Tout est fait pour prendre le contre-pied des partis politiques et du système en général. À travers leur plateforme, les concepteurs de LaPrimaire.org ont cherché à prendre le contre-pied radical des partis politiques et du système électoral traditionnel à deux tours. Mais pour avoir la possibilité réelle de concourir à l’élection présidentielle, ils ont dû se plier aux institutions et lois qui régissent les élections.
En décembre le candidat citoyen sera donc désigné. Commencera alors pour lui la recherche des fameuses 500 signatures d’élus pour pouvoir se lancer dans la course à l’Élysée. Là aussi, Thibauld Favre et David Guez comptent sur les citoyens. Ils misent sur le crowdsourcing, c’est-à-dire l’appel aux compétences et savoir-faire de chacun pour aboutir à une production participative. Les organisateurs inciteront les quelque 88 000 citoyens inscrits à aller voir un élu ou toquer à la porte de leur maire pour tenter de récolter les précieux parrainages. Thibauld Favre est « confiant, il faut être optimiste. C’est aussi ça l’enjeu des 100 000 participants, il faut une base solide derrière. »

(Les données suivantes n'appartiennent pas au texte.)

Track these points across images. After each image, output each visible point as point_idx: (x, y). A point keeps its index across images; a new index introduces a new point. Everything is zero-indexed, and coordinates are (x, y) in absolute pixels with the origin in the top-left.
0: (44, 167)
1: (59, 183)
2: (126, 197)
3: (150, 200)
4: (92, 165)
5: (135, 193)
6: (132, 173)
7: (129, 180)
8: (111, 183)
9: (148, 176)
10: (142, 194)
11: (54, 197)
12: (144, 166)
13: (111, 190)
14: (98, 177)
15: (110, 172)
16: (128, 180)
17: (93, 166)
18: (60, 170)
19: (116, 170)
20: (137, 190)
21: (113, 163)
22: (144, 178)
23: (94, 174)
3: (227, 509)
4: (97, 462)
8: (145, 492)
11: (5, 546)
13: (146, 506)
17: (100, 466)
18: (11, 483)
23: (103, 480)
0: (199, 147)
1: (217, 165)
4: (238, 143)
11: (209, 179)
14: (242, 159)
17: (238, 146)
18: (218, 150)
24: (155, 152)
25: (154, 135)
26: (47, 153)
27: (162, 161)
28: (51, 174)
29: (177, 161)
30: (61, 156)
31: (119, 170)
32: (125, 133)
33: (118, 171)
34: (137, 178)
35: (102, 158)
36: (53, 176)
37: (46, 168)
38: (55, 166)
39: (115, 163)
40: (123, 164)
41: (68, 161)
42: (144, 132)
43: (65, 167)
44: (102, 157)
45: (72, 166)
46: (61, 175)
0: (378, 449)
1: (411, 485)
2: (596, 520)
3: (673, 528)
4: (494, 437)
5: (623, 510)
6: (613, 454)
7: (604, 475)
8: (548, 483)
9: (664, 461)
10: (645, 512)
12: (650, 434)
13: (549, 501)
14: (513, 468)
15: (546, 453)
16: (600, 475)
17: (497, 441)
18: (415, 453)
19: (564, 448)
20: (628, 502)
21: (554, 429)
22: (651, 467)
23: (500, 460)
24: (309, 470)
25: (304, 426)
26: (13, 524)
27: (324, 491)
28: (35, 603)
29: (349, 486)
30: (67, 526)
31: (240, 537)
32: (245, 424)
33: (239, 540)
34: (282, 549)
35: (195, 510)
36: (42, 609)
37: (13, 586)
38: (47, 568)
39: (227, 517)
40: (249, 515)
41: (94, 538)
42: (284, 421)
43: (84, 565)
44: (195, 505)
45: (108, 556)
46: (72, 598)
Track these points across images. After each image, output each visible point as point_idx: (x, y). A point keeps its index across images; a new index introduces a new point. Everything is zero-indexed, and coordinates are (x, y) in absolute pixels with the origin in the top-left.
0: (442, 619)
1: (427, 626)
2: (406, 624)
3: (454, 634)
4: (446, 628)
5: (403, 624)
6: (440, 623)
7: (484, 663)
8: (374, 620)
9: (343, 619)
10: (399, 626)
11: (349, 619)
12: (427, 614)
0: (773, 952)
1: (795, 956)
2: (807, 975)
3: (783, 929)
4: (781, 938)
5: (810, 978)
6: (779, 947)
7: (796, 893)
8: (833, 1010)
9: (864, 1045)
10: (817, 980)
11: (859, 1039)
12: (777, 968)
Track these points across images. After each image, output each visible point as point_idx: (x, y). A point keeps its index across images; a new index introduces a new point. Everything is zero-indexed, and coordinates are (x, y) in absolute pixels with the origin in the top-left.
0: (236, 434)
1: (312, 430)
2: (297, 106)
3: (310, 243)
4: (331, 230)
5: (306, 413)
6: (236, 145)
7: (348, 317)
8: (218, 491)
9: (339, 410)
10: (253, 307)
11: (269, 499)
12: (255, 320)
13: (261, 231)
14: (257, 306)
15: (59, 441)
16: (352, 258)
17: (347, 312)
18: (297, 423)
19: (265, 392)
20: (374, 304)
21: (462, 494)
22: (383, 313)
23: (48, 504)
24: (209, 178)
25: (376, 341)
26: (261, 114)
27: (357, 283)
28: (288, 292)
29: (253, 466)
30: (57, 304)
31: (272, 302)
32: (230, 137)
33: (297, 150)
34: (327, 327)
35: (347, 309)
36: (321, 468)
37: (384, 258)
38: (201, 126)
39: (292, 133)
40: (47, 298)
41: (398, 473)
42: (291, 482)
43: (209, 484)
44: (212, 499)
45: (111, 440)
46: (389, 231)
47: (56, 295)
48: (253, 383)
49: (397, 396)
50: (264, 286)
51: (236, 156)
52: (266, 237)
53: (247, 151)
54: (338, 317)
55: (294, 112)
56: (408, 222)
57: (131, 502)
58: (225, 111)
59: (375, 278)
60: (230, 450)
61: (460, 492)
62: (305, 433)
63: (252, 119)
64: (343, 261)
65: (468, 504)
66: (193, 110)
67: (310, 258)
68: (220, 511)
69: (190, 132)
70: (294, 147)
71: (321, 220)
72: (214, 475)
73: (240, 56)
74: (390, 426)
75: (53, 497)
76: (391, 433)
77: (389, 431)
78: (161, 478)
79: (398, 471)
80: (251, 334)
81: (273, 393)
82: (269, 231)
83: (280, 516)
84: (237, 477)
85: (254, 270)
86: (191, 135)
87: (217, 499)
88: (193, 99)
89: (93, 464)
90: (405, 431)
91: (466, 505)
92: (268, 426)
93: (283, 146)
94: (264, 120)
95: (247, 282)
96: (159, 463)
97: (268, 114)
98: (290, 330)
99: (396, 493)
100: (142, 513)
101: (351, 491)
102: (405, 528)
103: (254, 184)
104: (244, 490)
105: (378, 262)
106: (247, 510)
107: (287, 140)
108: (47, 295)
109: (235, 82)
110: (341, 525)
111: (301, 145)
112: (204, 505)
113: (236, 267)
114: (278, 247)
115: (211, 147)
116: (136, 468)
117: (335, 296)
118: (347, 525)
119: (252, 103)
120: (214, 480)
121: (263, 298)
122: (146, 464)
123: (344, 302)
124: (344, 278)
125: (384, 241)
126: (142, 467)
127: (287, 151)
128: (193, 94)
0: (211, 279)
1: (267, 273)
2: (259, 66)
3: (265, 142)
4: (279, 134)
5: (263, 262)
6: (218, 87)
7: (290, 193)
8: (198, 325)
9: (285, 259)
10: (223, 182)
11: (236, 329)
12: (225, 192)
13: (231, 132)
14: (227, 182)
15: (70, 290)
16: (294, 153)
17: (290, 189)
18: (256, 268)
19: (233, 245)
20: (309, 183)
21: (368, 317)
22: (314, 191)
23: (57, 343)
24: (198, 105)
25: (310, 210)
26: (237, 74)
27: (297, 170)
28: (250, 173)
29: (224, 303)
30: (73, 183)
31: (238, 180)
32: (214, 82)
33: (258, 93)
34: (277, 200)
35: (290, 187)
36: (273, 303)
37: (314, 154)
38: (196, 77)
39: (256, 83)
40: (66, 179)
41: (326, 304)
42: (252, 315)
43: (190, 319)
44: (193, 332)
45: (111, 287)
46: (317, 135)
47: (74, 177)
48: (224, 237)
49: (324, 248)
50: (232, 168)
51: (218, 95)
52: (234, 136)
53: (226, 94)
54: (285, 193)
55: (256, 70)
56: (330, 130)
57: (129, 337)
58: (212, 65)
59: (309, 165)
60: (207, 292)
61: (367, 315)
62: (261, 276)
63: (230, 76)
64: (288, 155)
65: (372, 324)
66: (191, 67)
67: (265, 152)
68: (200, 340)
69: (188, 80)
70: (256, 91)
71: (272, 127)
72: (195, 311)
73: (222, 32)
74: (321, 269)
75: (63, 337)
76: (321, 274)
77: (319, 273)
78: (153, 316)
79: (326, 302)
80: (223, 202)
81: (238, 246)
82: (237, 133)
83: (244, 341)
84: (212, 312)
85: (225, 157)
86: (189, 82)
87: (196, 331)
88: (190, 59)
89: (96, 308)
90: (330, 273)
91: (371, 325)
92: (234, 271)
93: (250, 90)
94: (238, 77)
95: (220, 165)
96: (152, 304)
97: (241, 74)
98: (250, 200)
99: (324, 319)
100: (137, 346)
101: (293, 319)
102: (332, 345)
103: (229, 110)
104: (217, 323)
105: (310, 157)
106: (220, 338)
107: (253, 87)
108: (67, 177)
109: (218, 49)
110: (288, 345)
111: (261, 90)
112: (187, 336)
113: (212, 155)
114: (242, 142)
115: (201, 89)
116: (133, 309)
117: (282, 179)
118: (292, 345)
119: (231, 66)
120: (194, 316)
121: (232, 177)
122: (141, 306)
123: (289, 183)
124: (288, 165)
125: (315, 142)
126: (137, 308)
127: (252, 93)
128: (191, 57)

Thibauld Favre va devoir composer avec une contrainte législative : celle qui oblige tout candidat à la présidentielle à s’adosser à un parti politique. Le candidat citoyen de LaPrimaire.org sera bel et bien obligé d’en fonder un… et d’entrer dans ce système qu’il rejette tant. Les créateurs du site ont du coup décidé de créer un parti pour 2 ans. Une fois la campagne présidentielle terminée et les comptes faits, il sera dissous. « C’est un outil, c’est un véhicule pour mener la campagne. En dehors des élections on ne voit pas l’intérêt. » Pour eux, l’élection présidentielle n’est qu’une première étape, certes de taille. « Le but c’est toutes les élections donc on créera un parti à chaque élection ». Ils ambitionnent d’impulser des candidatures citoyennes toujours plus nombreuses aux élections législatives et municipales. Mais au préalable, ils devront réussir le passage d’un environnement virtuel à une campagne électorale bien réelle.